§ SUPPLIED TEXT
• • • •

By narrowing the amount of impairment necessary to define a person as mentally ill, we have broadened the population of the mentally ill. So much so that by the mid-twentieth century, major researchers could do epidemiological studies of the Upper East Side of Manhattan and discover that over 70 percent of the population had evidence and traits of mental distress. Admittedly, the Upper East Side of Manhattan is a peculiar location, but I suspect that these same researchers could have gone into any community and found the same proportion of mental problems.



Psychiatry had now captured 75 percent of the population as a potential constituency. But the net was still not fine enough. What about the 25 percent that eluded our grasp? The mental hygiene movement took care of them.

The mental hygiene movement emerging in midcentury was part of the increased interest in preventive medicine. If we now understood normal psychological development as we understood normal physical development, why should we wait for the deterioration of function or the development of symptoms? Why not act prophylactically, thus guaranteeing healthy development by insuring a proper psychosocial environment?

• • • •

(Stored items)
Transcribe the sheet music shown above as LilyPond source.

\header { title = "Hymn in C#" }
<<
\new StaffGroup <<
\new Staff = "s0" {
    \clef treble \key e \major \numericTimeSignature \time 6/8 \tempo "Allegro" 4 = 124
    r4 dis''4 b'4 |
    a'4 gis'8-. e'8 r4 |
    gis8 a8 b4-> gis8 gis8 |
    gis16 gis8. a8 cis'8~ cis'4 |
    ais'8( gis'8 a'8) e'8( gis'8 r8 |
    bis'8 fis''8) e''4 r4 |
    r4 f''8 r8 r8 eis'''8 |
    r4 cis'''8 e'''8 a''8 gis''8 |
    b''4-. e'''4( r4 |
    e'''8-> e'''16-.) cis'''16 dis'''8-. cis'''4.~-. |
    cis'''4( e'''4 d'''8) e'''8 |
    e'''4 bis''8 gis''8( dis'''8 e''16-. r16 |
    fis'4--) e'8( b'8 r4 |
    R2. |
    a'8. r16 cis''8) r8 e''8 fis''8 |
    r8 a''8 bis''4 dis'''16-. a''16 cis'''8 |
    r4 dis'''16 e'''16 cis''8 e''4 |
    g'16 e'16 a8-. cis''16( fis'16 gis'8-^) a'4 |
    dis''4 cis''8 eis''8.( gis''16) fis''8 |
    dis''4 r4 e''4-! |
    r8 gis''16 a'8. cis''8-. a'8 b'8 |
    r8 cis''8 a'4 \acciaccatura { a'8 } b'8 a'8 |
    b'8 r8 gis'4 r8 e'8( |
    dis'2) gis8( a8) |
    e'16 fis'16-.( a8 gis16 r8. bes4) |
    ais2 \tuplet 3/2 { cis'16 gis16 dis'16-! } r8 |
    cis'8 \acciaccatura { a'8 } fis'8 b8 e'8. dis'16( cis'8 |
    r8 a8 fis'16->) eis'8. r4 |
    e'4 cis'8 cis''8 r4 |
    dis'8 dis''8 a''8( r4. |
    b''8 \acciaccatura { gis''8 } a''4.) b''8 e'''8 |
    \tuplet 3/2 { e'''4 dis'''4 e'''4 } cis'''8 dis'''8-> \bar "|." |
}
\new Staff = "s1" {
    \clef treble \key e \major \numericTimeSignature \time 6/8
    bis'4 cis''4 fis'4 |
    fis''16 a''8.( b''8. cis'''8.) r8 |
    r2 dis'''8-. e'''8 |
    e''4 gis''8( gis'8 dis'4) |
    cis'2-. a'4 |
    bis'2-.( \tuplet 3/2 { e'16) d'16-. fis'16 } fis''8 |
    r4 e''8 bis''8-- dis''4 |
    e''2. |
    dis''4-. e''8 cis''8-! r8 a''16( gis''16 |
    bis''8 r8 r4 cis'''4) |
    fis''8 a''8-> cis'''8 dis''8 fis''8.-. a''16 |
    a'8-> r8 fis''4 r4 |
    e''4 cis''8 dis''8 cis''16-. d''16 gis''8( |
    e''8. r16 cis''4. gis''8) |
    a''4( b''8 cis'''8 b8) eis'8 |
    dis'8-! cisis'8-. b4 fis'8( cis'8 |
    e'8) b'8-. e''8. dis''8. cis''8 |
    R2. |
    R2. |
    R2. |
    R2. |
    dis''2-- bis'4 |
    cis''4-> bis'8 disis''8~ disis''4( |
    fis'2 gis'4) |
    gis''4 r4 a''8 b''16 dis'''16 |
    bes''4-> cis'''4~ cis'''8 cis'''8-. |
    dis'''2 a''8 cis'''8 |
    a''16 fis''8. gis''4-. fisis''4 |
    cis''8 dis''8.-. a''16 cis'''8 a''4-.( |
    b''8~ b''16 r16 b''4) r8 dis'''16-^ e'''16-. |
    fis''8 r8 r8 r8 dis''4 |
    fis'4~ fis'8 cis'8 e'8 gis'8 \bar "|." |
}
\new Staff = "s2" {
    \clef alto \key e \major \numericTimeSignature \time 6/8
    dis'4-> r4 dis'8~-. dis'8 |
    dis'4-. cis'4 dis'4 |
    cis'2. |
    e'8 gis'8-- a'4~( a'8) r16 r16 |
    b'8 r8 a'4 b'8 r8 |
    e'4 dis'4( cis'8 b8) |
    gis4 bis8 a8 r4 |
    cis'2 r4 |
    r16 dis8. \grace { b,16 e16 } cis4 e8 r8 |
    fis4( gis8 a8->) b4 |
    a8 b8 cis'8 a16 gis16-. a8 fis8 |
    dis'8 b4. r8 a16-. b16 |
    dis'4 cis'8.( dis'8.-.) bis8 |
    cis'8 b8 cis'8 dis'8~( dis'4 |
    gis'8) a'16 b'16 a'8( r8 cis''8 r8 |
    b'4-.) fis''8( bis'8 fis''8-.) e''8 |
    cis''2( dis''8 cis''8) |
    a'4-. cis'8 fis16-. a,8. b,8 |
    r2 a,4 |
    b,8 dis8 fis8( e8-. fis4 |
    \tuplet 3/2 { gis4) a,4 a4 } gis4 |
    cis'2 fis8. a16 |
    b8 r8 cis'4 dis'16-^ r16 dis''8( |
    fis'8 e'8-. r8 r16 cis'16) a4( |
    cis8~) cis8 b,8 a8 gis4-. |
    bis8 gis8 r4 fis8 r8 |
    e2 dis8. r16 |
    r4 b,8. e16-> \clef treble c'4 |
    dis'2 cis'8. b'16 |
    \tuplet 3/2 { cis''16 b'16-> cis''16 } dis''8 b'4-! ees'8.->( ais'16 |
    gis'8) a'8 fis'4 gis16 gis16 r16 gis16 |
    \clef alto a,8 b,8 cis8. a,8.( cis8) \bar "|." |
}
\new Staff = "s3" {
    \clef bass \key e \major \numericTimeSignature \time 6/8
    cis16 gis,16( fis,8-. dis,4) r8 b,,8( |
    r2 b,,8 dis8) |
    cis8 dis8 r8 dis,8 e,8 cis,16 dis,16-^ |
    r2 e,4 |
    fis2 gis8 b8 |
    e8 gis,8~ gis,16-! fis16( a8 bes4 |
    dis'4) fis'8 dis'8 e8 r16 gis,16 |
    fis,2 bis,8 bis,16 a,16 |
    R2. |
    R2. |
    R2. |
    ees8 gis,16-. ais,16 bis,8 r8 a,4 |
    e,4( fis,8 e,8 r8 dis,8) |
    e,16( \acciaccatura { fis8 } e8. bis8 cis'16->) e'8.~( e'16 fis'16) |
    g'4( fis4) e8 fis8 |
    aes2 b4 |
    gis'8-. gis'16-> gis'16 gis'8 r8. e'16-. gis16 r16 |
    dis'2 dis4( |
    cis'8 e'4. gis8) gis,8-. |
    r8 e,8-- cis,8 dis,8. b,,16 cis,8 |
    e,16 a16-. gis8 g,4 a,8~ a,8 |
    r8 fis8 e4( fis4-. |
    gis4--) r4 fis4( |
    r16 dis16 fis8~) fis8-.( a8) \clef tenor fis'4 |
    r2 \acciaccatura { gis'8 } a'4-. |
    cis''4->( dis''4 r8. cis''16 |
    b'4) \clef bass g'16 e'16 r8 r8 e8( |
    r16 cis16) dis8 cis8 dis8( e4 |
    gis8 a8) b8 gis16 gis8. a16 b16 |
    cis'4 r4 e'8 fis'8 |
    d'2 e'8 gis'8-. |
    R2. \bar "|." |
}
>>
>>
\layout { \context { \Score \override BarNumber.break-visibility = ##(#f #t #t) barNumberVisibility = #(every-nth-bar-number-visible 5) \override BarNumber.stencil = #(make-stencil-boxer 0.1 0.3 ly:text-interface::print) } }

• • • •

§ EXERCISE GOAL
Pick up the passage on psychiatry and the mental hygiene movement right after its last sentence, and write the next part.

§ EXERCISE ANSWER
We had arrived at a point where almost everyone was a little sick and even the healthy could benefit from some psychological guidance. Everything would eventually become a form of mental illness, every failure, even a lack of success ; a bad marriage, a disobedient child, antisocial behavior, ennui, mere unhappiness. This being the case, all sorts of problems that formerly might have been directed to ministers, counselors, friends, relatives, correctional officers, teachers, lovers, or parents could now be directed to psychiatrists. If all of these behaviors were a form of sickness, shouldn't they be treated by a doctor? In the beginning it worked just that way. The medicalization of misery led to an expanding population of psychotherapists who were psychiatrists, i.e., doctors.



So now "patients" were consulting with their "doctors," seeking "cures" for "illnesses" ; miseries ; that were never before perceived of as medical. We had engineered the medicalization of woe.



Consequences of the Medical Model

What had formerly been seen as unhappiness, or a crisis in confidence, or a moral failing was now defined as a clinical condition. Some might say: "What's the difference? Only the name of the game has been changed."



Nothing could be further from the truth. With a change of definition comes a change in rules and attitudes. When you go to a psychotherapist for your distress rather than to your minister, you are not simply speaking to a different person about the same problems. You are speaking to a different professional with different attitudes about your problems. As a result, your problems will be defined in different ways.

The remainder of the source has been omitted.